═══ EXTRACTED DATA

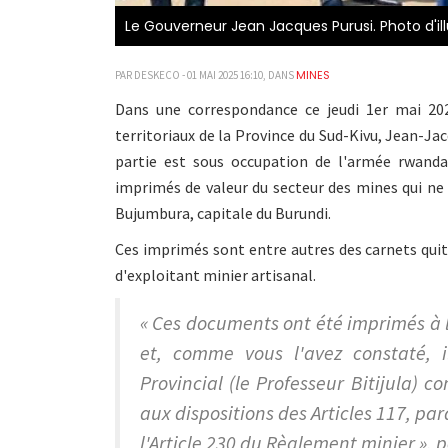
Le Gouverneur Jean Jacques Purusi. Photo d'ill
MINES
PAR DESKECO - 01 MAI 2025 16:10, DANS
Dans une correspondance ce jeudi 1er mai 202
territoriaux de la Province du Sud-Kivu, Jean-Ja
partie est sous occupation de l'armée rwanda
imprimés de valeur du secteur des mines qui ne 
Bujumbura, capitale du Burundi.
Ces imprimés sont entre autres des carnets quit
d'exploitant minier artisanal.
« Ces documents ont été imprimés à 
et, comme vous l'avez constaté, i
Provincial (le Professeur Bitijula)
aux dispositions des Articles 117, pa
l'Article 230 du Règlement minier », 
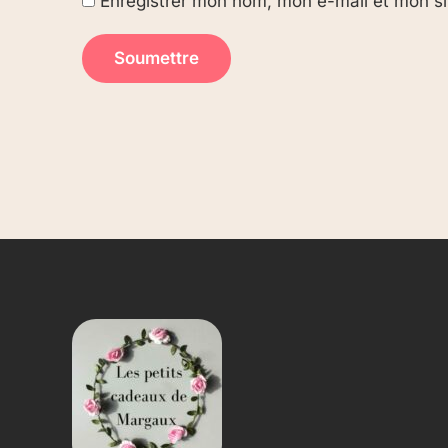
Enregistrer mon nom, mon e-mail et mon si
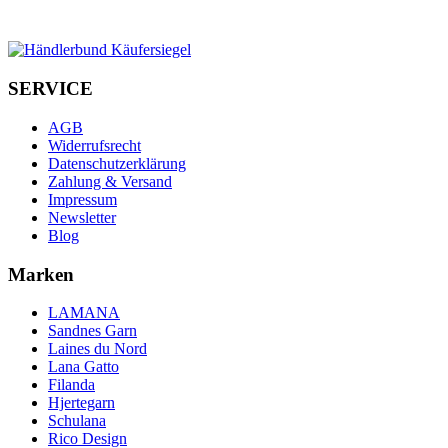
SERVICE
AGB
Widerrufsrecht
Datenschutzerklärung
Zahlung & Versand
Impressum
Newsletter
Blog
Marken
LAMANA
Sandnes Garn
Laines du Nord
Lana Gatto
Filanda
Hjertegarn
Schulana
Rico Design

══════

▸ WHAT TO DO
Write out the text of all the saved entries again, substituting "Magazin" for "Blog" and changing nothing else. Leave the pictures out of your answer.

▸ OUTPUT BELOW
Le Gouverneur Jean Jacques Purusi. Photo d'ill
MINES
PAR DESKECO - 01 MAI 2025 16:10, DANS
Dans une correspondance ce jeudi 1er mai 202
territoriaux de la Province du Sud-Kivu, Jean-Ja
partie est sous occupation de l'armée rwanda
imprimés de valeur du secteur des mines qui ne 
Bujumbura, capitale du Burundi.
Ces imprimés sont entre autres des carnets quit
d'exploitant minier artisanal.
« Ces documents ont été imprimés à 
et, comme vous l'avez constaté, i
Provincial (le Professeur Bitijula)
aux dispositions des Articles 117, pa
l'Article 230 du Règlement minier », 
Enregistrer mon nom, mon e-mail et mon si
SERVICE
AGB
Widerrufsrecht
Datenschutzerklärung
Zahlung & Versand
Impressum
Newsletter
Magazin
Marken
LAMANA
Sandnes Garn
Laines du Nord
Lana Gatto
Filanda
Hjertegarn
Schulana
Rico Design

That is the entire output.